When they started looking at the numbers to track how they were doing they noticed the figures for the previous two weeks weren’t adding up. “What I’m most upset about is, you know it’s a shame that we found out that some of our constituents were coming through the lines and visiting multiple schools and taking away food for children in need. That just can’t happen.”
According to the administrator, the monsters are simply “doing this to hurt children,” which “goes against their single goal to protect them.” The students must come first. As adults, Davis argues, “no matter how bad our situations may be, we should always seek to protect every learner within our organization every single day.”
Confused and overwhelmed parents
Davis can appreciate that folks are confused by all the overwhelming changes but that’s no excuse for rogue criminal behavior. Most, he says, are in “uncharted waters” but he expects better manners from members of the community. “We’re in the business to make certain,” Davis asserts, we build “the lives of every one of our learners so that they can be successful.”

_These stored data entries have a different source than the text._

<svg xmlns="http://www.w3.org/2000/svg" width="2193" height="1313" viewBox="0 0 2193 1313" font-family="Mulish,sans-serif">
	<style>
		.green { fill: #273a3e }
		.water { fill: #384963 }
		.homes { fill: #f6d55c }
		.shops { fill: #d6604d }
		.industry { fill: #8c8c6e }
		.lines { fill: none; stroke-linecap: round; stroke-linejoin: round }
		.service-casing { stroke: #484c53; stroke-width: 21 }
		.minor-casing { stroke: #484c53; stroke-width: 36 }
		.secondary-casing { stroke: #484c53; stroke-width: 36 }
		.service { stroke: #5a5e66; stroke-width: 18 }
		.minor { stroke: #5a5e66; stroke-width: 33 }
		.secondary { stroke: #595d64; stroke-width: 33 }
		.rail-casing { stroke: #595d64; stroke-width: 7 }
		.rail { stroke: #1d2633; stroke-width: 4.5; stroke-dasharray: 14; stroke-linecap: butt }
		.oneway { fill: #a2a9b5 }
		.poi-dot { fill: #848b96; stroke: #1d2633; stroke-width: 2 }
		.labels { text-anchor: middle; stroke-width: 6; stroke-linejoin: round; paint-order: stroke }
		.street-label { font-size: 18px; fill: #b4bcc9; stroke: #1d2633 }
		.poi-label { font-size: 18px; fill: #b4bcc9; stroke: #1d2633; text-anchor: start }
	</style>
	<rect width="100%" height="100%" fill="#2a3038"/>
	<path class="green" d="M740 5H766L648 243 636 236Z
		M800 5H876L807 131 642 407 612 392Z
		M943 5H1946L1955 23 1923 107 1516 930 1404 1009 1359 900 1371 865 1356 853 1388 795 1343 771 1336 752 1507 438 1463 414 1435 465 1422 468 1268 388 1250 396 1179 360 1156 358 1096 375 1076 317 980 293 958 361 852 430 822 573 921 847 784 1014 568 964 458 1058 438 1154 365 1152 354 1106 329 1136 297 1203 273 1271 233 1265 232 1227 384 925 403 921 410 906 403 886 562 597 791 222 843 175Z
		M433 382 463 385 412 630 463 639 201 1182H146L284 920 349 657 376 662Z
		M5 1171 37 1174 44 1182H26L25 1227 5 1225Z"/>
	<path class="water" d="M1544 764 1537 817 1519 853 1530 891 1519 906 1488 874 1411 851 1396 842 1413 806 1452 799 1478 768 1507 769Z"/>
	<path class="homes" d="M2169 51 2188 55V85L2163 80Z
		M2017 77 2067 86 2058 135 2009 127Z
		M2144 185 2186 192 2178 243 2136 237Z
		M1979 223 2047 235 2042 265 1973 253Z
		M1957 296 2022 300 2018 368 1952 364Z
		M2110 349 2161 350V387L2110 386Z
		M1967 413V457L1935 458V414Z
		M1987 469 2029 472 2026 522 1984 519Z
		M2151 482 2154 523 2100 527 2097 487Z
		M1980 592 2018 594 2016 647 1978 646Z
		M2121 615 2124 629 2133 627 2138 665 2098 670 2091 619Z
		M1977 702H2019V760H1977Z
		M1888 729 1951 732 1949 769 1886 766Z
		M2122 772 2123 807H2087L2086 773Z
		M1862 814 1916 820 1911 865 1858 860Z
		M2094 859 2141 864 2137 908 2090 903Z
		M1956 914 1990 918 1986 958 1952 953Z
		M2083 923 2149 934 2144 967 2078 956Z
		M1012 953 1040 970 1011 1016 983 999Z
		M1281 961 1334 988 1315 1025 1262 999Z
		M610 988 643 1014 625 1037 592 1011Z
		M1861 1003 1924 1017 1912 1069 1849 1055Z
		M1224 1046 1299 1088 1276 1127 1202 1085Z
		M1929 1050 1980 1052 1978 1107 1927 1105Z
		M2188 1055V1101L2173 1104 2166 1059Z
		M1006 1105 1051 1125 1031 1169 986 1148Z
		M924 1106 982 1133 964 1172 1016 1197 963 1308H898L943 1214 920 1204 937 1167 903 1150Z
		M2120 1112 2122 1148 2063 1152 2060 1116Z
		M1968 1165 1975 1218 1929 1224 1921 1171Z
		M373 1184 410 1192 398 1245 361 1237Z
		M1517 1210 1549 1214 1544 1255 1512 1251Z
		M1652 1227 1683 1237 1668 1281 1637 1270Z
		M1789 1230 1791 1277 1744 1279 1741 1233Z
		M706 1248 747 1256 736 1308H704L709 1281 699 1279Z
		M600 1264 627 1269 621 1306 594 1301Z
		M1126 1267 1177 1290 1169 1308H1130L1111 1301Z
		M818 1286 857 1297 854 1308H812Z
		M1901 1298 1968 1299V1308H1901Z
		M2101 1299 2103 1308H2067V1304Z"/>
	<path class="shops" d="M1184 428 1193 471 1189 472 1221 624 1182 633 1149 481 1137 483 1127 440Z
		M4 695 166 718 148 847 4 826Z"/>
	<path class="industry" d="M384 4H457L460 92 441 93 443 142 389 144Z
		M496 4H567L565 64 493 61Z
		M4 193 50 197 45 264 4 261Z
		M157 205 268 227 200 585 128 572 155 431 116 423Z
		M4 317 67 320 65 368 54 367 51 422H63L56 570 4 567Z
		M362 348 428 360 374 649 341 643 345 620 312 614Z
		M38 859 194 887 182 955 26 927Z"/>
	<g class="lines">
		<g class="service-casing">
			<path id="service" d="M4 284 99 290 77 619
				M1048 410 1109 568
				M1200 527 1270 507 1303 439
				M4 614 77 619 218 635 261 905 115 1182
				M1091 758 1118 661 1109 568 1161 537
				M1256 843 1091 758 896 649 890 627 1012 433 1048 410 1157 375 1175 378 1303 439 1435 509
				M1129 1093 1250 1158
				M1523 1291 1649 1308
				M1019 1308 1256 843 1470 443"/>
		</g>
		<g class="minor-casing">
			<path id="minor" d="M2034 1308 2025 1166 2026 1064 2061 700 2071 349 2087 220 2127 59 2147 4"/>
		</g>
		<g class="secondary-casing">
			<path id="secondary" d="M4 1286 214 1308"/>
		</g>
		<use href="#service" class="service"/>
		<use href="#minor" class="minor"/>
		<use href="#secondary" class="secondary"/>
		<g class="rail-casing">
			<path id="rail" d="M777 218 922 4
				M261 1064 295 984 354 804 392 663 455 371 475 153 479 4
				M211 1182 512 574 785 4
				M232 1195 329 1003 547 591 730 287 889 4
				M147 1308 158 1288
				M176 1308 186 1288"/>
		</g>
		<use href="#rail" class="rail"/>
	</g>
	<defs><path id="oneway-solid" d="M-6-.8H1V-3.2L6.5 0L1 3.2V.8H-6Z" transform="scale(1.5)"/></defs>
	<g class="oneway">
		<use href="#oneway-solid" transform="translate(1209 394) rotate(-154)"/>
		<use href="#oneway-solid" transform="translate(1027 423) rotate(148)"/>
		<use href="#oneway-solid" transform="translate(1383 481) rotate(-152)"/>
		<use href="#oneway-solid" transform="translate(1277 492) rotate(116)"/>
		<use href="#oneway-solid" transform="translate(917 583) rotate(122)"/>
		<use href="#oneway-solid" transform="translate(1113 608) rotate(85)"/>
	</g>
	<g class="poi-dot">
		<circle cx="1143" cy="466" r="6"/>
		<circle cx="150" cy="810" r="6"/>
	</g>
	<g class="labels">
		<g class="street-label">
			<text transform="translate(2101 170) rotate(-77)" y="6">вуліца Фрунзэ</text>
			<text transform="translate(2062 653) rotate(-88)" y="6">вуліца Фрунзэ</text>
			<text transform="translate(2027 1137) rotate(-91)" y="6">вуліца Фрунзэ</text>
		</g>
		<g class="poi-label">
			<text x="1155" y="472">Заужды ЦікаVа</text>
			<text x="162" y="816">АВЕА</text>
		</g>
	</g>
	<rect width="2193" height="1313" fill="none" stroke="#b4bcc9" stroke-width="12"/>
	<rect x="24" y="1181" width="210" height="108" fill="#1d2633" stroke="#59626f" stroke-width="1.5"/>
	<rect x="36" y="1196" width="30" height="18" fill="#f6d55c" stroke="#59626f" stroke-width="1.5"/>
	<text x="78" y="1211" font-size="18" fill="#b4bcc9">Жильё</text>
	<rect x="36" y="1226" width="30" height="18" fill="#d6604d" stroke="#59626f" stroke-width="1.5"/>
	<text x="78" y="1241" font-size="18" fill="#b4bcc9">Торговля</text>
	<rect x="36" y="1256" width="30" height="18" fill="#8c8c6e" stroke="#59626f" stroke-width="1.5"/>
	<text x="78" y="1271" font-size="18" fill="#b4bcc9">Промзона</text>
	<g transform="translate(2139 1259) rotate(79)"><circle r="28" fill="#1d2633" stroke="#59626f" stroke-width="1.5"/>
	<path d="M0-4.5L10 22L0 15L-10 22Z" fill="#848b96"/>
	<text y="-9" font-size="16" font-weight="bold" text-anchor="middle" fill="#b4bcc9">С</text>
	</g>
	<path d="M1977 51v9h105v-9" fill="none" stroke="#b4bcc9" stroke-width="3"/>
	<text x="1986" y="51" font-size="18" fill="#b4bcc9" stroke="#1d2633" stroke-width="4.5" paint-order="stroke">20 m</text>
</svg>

The Hillsborough County public school system set up 147 “meal distribution sites” for pick-ups and they also send 150 buses around to “distribution touch-points across 300 different routes.” They call them “snack stops.” Superintendent Davis promises, “we want to make sure that children actually get the nutrition they need to be successful during the e-learning process.” They may not be in school, but they’re still students.
Thanks to the district’s operations and the IT department, Davis declares, “we stand ready with new organizational controls.” To curb the abuse, parents will be required to provide “their child’s name and school ID number in order to pickup food” so they can’t keep making the rounds. Anyone picking up food for “a child who is not school age or outside of the district” has to give them the relevant names and birth dates.
The new tracking program will take a little bit of time to get off the ground so the district is asking families for patience while the measures are implemented. One of the best ways that parents can help is to have all their information readily available, printed in large letters on a sheet of paper that can be held up for easy reading by the staff.